According to Livingstone’s scenario, early West African cultivators about 3,000 years ago began clearing forest to grow crops. The change produced two factors favoring A. gambiae: more sunlit pools of water in which the insects could breed and a concentrated population of people on which they could feed.

As cultivators slashed, burned, and planted swathes through the forest, A. gambiae mosquitoes could have adapted to feed exclusively on people, suggests Coluzzi.

Scant evidence

The agricultural scenario is appealing, but the archeological evidence to back it up isn’t strong. Slash-and-burn cultivation has been common throughout much of sub-Saharan Africa for at least 500 years, but there is “very scant evidence [of it] in tropical forest zones in the archeological record,” says Robert Dewar, an African archeologist at the University of Connecticut in Storrs.

Not all genetic studies in P. falciparum support a recent bottleneck, either. Austin L. Hughes, a population geneticist at the University of South Carolina in Columbia, has data showing substantial variation in portions of the parasite’s genome that code for certain cell-surface proteins. The host’s immune system uses these proteins, called antigens, to identify and attack the parasite. The change of a single molecule, called a point mutation, in the genes that Hughes examined can alter the shape of a surface protein, disguising it from the immune system.

In a study appearing in the Sept. 7 Proceedings of the Royal Society of London B, Hughes and Federica Verra, a parasitologist and Coluzzi’s colleague in Rome, found a large number of point mutations in 23 locations in the P. falciparum genome.

That great variety suggests that P. falciparum‘s molecular clock has been ticking for at least 300,000 years since its various populations diverged from a common progenitor. In contrast to the bottleneck model, this scenario suggests a relatively stable parasite population as old as modern humans themselves.

Hughes suggests that selective pressure on one or a handful of genes might have eliminated considerable variation along the stretches of DNA that other researchers have studied and it could have given the appearance of a bottleneck.

“The huge amount of antigenic diversity,” says Verra, helps the parasite evade the immune system and makes malaria a tricky disease to tackle medically. Immunity after a malaria infection is only partial and impermanent.

Critics of Hughes’ report acknowledge the considerable antigenic diversity but doubt that it indicates a long evolutionary period. It could be, Rich says, that the mutations are very ancient and have been maintained over time, even through a bottleneck. Alternatively, he says, they could have developed all of their antigenic diversity in the short time since that bottleneck. “The genes that are the target of vaccine efforts [could be] evolving very, very rapidly,” he says.
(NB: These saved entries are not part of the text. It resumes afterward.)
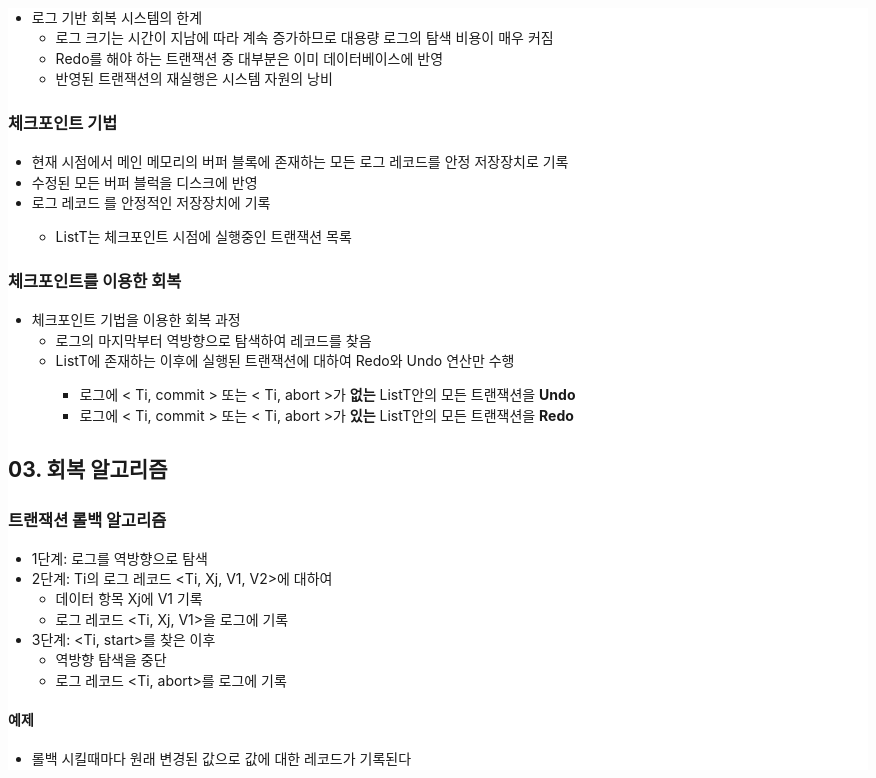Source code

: - 로그 기반 회복 시스템의 한계
  - 로그 크기는 시간이 지남에 따라 계속 증가하므로 대용량 로그의 탐색 비용이 매우 커짐
  - Redo를 해야 하는 트랜잭션 중 대부분은 이미 데이터베이스에 반영
  - 반영된 트랜잭션의 재실행은 시스템 자원의 낭비



### 체크포인트 기법

- 현재 시점에서 메인 메모리의 버퍼 블록에 존재하는 모든 로그 레코드를 안정 저장장치로 기록
- 수정된 모든 버퍼 블럭을 디스크에 반영
- 로그 레코드 <checkpoint ListT>를 안정적인 저장장치에 기록
  - ListT는 체크포인트 시점에 실행중인 트랜잭션 목록



### 체크포인트를 이용한 회복

- 체크포인트 기법을 이용한 회복 과정
  - 로그의 마지막부터 역방향으로 탐색하여 <checkpoint ListT> 레코드를 찾음
  - ListT에 존재하는 <checkpoint ListT> 이후에 실행된 트랜잭션에 대하여 Redo와 Undo 연산만 수행
    - 로그에 < Ti, commit > 또는 < Ti, abort >가 **없는** ListT안의 모든 트랜잭션을 **Undo**
    - 로그에 < Ti, commit > 또는 < Ti, abort >가 **있는** ListT안의 모든 트랜잭션을  **Redo**



## 03. 회복 알고리즘

### 트랜잭션 롤백 알고리즘

- 1단계: 로그를 역방향으로 탐색
- 2단계: Ti의 로그 레코드 <Ti, Xj, V1, V2>에 대하여
  - 데이터 항목 Xj에 V1 기록
  - 로그 레코드 <Ti, Xj, V1>을 로그에 기록
- 3단계: <Ti, start>를 찾은 이후
  - 역방향 탐색을 중단
  - 로그 레코드 <Ti, abort>를 로그에 기록



#### 예제

- 롤백 시킬때마다 원래 변경된 값으로 값에 대한 레코드가 기록된다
Rich, who’s now at Tufts University in Grafton, Mass., and Ayala recently looked at three highly variable P. falciparum antigen genes. Much of the variation appears in stretches of DNA characterized by short, repeated sequences of nucleotides and consists of differing numbers of these repeats, they reported in a study published in the June 20, 2000 Proceedings of the National Academy of Sciences.

Duplication and deletion of repeat sequences are thought to occur much more quickly than the point mutations that Hughes studied. Thus, Rich and Ayala infer, the high variation found in antigen-coding regions of the P. falciparum genome may reflect not an ancient origin but a relentless evolutionary arms race against the human immune system.

Understanding when and how malaria reached epidemic proportions could bear on scientists’ plans for developing a vaccine and future therapies. If antigenic diversity stems from the parasite’s gradual evolution along with that of people over hundreds of thousands of years, then science may be able to catch up to the parasite and figure out how to shut it down.

If, on the other hand, the antigenic diversity emerged within the last few thousand years, it probably will continue to evolve rapidly in response to the human immune system, drugs, and vaccines. “If a vaccine targets one of those repetitive genes, you’re really aiming at a moving target,” warns Rich.